Is it not true that the instruction decoder is always active on x86, and is quite complex?
Such a decoder is vastly less sophisticated with AArch64.
That is one obvious architectural drawback for power efficiency: a legacy instruction set with variable word length, two FPUs (x87 and SSE), 16-bit compatibility with segmented memory, and hundreds of otherwise unused opcodes.
How much legacy must Apple implement? Non-kernel AArch32 and Thumb2?
Edit: think about it... R4000 was the first 64-bit MIPS in 1991. AMD64 was introduced in 2000.
AArch64 emerged in 2011, and in taking their time, the designers avoided the mistakes made by others.

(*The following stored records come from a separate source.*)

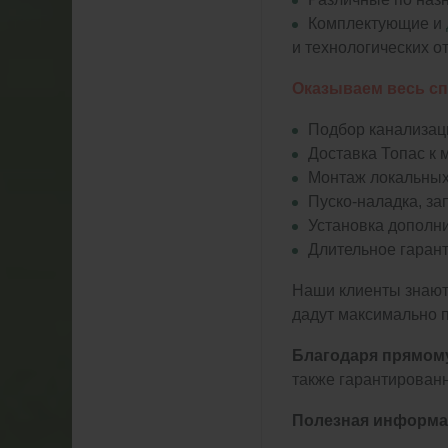
Комплектующие и
и технологических о
Оказываем весь сп
Подбор канализац
Доставка Топас к 
Монтаж локальных
Пуско-наладка, за
Установка дополни
Длительное гарант
Наши клиенты знают
дадут максимально 
Благодаря прямом
также гарантирован
Полезная информа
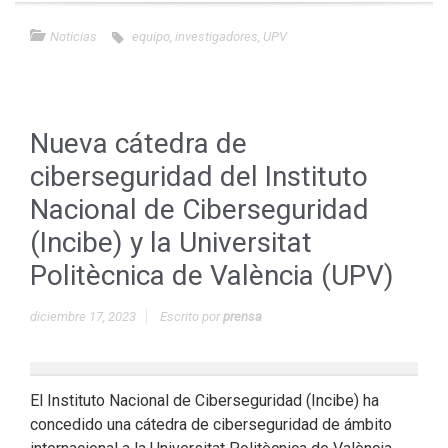
Noticias
equipo
,
investigadores
,
UPV
Nueva cátedra de
ciberseguridad del Instituto
Nacional de Ciberseguridad
(Incibe) y la Universitat
Politècnica de València (UPV)
diciembre 17, 2023
Escrito por
prensa
El Instituto Nacional de Ciberseguridad (Incibe) ha
concedido una cátedra de ciberseguridad de ámbito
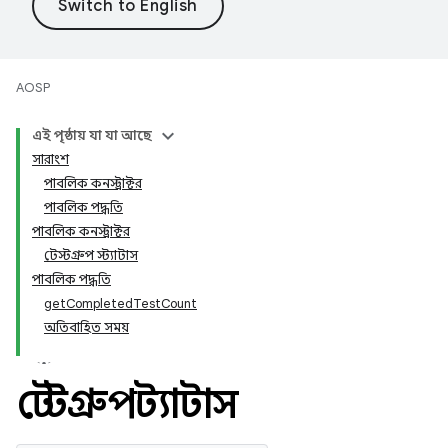
AOSP
এই পৃষ্ঠায় যা যা আছে
সারাংশ
পাবলিক কনস্ট্রাক্টর
পাবলিক পদ্ধতি
পাবলিক কনস্ট্রাক্টর
টেস্টগ্রুপ স্ট্যাটাস
পাবলিক পদ্ধতি
getCompletedTestCount
অতিবাহিত সময়
টেস্টগ্রুপ স্ট্যাটাস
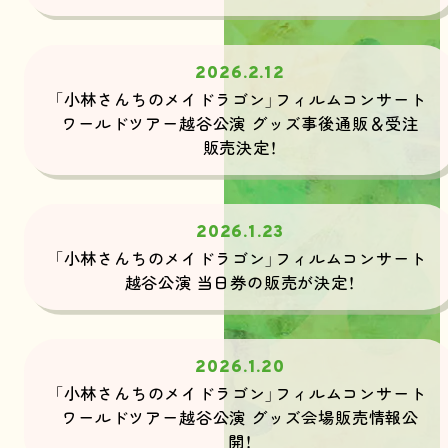
2026.2.12
「小林さんちのメイドラゴン」フィルムコンサート
ワールドツアー越谷公演 グッズ事後通販＆受注
販売決定！
2026.1.23
「小林さんちのメイドラゴン」フィルムコンサート
越谷公演 当日券の販売が決定！
2026.1.20
「小林さんちのメイドラゴン」フィルムコンサート
ワールドツアー越谷公演 グッズ会場販売情報公
開！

There's no AArch32 or Thumb support (A32/T32) on M-series chips. AArch64 (technically A64) is the only supported instruction set. Fun fact: this makes it impossible to run Mario Kart 8 via virtualization on Macs without software translation, since it's A32.
How much that does for efficiency I can't say, but I imagine it helps, especially given just how damn easy it is to decode.
It actually doesn't make much difference: https://chipsandcheese.com/i/138977378/decoder-differences-a...
I had not realized that Apple did not implement any of the 32-bit ARM environment, but that cuts the legs out of this argument in the article:
"In Anandtech’s interview, Jim Keller noted that both x86 and ARM both added features over time as software demands evolved. Both got cleaned up a bit when they went 64-bit, but remain old instruction sets that have seen years of iteration."
I still say that x86 must run two FPUs all the time, and that has to cost some power (AMD must run three - it also has 3dNow).
Intel really couldn't resist adding instructions with each new chip (MMX, PAE for 32-bit, many more on this shorthand list that I don't know), which are now mostly baggage.
> I still say that x86 must run two FPUs all the time, and that has to cost some power (AMD must run three - it also has 3dNow).
Legacy floating-point and SIMD instructions exposed by the ISA (and extensions to it) don't have any bearing on how the hardware works internally.
Additionally, AMD processors haven't supported 3DNow! in over a decade -- K10 was the last processor family to support it.
Oh wow, I need to dig way deeper into this but wonderful resource - thanks!